As you correctly pointed out in your first posting, if the ADT

does its job, there is no way to know whether the SRT succeeded

until after you get off ADT and see what happens to the PSA.

It seems logical to take the ADT during radiation, then get off

as soon as radiation is done in order to see what happened, but

it doesn't actually work that way. Here's my understanding of

why.

Radiation doesn't kill very many of the cancer cells right away.

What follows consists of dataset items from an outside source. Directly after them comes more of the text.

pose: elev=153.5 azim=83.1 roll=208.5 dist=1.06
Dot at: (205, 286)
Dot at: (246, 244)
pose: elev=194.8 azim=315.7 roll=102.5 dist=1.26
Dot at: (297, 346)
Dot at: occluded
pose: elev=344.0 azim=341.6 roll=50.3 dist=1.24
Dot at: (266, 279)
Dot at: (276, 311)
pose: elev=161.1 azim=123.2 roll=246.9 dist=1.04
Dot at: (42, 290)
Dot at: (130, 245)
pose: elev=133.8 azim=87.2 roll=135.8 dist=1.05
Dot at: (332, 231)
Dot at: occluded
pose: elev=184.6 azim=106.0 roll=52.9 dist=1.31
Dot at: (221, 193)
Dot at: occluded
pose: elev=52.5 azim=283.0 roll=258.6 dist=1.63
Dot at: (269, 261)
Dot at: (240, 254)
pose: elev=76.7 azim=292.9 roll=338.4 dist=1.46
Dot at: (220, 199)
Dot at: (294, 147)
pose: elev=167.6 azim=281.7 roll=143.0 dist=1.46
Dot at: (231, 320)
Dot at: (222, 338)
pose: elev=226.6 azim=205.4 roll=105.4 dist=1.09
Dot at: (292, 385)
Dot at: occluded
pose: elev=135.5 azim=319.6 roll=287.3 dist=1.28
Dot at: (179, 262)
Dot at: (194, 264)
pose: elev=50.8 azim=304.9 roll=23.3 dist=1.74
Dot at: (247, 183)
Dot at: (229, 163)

If they gave you enough radiation to do that, it would cause

severe damage to healthy tissue, including nerves and the

urethra, which are embedded in the prostate, and probably other

things outside.

What the radiation does is " ionize " some of the molecules in the

cancer cells, i.e., it knocks electrons off the molecules. This

gives them a positive electric charge and causes them to interact

and combine with other negative ions, damaging their functioning.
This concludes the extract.